Human Respiratory Syncytial Virus: Infection and Pathology

Abstract

The human respiratory syncytial virus (hRSV) is by far the major cause of acute lower respiratory tract infections (ALRTIs) worldwide in infants and children younger than 2 years. The overwhelming number of hospitalizations due to hRSV-induced ALRTI each year is due, at least in part, to the lack of licensed vaccines against this virus. Thus, hRSV infection is considered a major public health problem and economic burden in most countries. The lung pathology developed in hRSV-infected individuals is characterized by an exacerbated proinflammatory and unbalanced Th2-type immune response. In addition to the adverse effects in airway tissues, hRSV infection can also cause neurologic manifestations in the host, such as seizures and encephalopathy. Although the origins of these extrapulmonary symptoms remain unclear, studies with patients suffering from neurological alterations suggest an involvement of the inflammatory response against hRSV. Furthermore, hRSV has evolved numerous mechanisms to modulate and evade the immune response in the host. Several studies have focused on elucidating the interactions between hRSV virulence factors and the host immune system, to rationally design new vaccines and therapies against this virus.
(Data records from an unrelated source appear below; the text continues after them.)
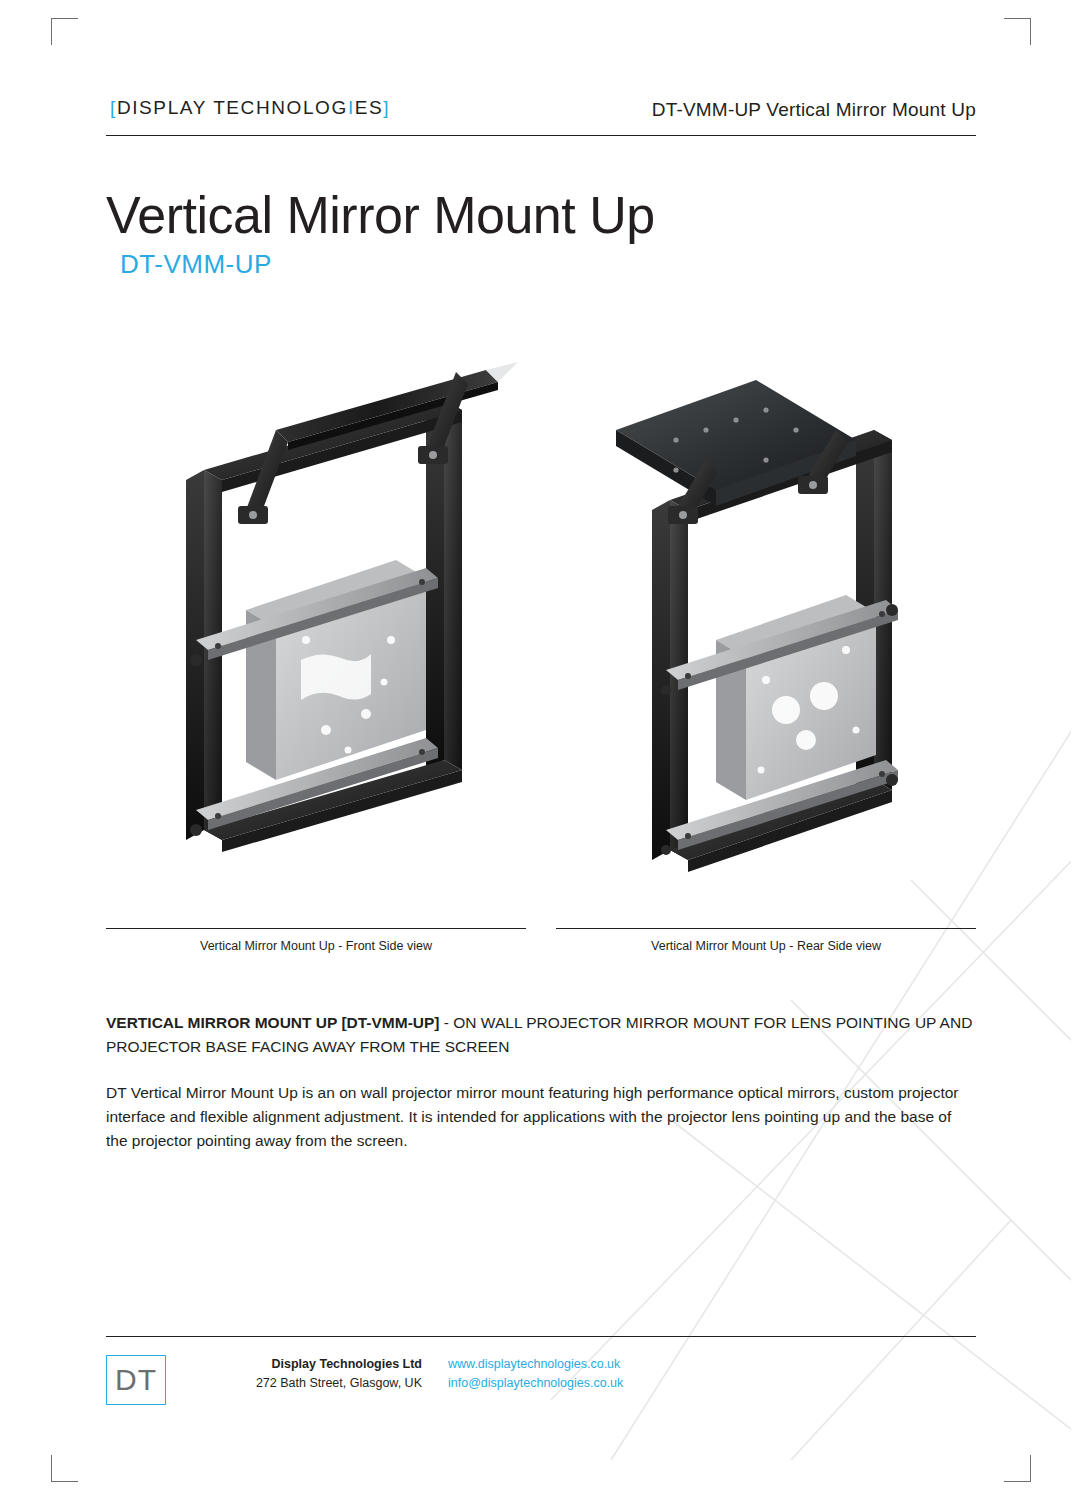[DISPLAY TECHNOLOGIES]
DT-VMM-UP Vertical Mirror Mount Up
Vertical Mirror Mount Up
DT-VMM-UP
Vertical Mirror Mount Up - Front Side view
Vertical Mirror Mount Up - Rear Side view
VERTICAL MIRROR MOUNT UP [DT-VMM-UP] - ON WALL PROJECTOR MIRROR MOUNT FOR LENS POINTING UP AND PROJECTOR BASE FACING AWAY FROM THE SCREEN
DT Vertical Mirror Mount Up is an on wall projector mirror mount featuring high performance optical mirrors, custom projector interface and flexible alignment adjustment. It is intended for applications with the projector lens pointing up and the base of the projector pointing away from the screen.
DT
Display Technologies Ltd
272 Bath Street, Glasgow, UK
www.displaytechnologies.co.uk
info@displaytechnologies.co.uk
Here, we discuss about the infection, pathology, and immune response triggered by hRSV in the host.

Fig. 1

hRSV virion and genome structure. (A) Schematic representation of hRSV virion particle. In the rectangle, each protein are represented with their principal associated function. (B) Schematic representation of hRSV genome. Transcription is mediated by L protein which generates 11 viral mRNAs, with cap (vertical bars at the beginning) and polyA (horizontal bars at the ends). One mRNA for each proteins and width of each box represent the quantity of transcription rate of each gene. Replication is mediated by L protein and is necessary for the generation of antigenome product to generate new hRSV RNA. TrC segment in the 3′ is where replication promotor is located.

Fig. 2

hRSV infection of airway epithelial cells: (1) G and F proteins interact with host receptors to initiate virus entry. (2) RNP complex is release, by the separation of RNP with M protein. (3) Replication of viral RNA. (4) Transcription and translation of viral proteins. (5) M protein is imported to the nucleus and inhibit host cells transcription. (6) M protein is exported to the nucleus and is transported to cholesterol-rich domains. (7) M protein starts to interact with surface proteins as beginning of assembly. (8) RNP interacts with M protein to finish the assembly process. (9) Budding of nascent virions.

Fig. 3

Immune response trigged by hRSV infection in respiratory airways. hRSV reaches the lower respiratory tract and is recognized for respiratory epithelial cells by pattern recognition receptors (PRRs) expressed leading to the secretion of innate cytokines and chemokines such as TSLP, IL-13, and IL-25. Inflammatory cytokines and chemokines promote the recruitment of innate immune cells into the lungs, such as eosinophils, neutrophils, and monocytes. The inflammatory environment induced by the innate immune cell recruitment and mucus production together with an excessive Th2 and Th17 response generate destruction of the respiratory epithelium and the obstruction of distal bronchiolar airways.

Fig. 4

hRSV blocks the DC-T-cell synapse assembly. hRSV elicits immune host system by impairment T-cell activation. The DC-T-cell synapse assembly is interfered by decreasing Golgi polarization, altering the cytokines secreted in the environment, reducing the surface cognate peptide MHC and impairing the TCR engagement.

Fig. 5

Model for hRSV spread from the lungs to the CNS. The figure shows the possible hRSV spread from the lungs to CNS through the hematogenous pathway.